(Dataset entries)
= Beginning of Section =
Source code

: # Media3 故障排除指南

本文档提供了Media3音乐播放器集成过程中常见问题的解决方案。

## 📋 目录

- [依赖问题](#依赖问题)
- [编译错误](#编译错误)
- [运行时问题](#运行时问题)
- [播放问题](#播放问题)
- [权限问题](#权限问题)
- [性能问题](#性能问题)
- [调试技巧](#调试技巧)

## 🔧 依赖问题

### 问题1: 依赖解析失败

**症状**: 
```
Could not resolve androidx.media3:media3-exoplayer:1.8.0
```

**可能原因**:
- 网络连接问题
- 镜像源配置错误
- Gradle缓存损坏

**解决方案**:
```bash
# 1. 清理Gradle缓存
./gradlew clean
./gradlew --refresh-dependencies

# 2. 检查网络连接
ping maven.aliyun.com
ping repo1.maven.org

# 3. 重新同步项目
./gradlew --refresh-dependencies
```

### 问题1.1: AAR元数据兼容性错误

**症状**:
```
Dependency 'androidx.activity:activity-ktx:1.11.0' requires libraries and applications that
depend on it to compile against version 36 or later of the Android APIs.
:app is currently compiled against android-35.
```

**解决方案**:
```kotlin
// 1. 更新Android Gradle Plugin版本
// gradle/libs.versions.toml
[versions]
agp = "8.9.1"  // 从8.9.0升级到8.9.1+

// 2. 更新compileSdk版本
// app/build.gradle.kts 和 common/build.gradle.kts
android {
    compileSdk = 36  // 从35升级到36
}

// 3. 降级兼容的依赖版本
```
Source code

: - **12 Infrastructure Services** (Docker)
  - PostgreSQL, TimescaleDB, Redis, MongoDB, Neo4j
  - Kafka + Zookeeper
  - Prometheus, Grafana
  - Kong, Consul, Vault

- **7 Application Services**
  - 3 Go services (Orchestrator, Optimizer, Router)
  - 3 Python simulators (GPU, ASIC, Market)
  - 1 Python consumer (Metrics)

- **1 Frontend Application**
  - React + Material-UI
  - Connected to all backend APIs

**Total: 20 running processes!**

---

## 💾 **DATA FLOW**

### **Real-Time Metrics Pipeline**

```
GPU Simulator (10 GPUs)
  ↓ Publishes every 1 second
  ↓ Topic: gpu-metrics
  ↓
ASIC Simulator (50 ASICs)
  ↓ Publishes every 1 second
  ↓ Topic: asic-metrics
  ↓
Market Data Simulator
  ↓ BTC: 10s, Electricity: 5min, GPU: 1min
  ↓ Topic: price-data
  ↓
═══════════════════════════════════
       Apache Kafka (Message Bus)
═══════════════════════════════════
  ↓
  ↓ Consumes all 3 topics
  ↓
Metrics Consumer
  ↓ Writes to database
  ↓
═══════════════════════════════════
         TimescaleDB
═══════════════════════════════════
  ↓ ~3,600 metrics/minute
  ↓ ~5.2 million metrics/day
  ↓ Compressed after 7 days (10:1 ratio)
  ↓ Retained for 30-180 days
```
= End of Section =
Task objective:
Whenever "Python" occurs in a line above, copy that line.

Output of the exercise:
  - 3 Python simulators (GPU, ASIC, Market)
  - 1 Python consumer (Metrics)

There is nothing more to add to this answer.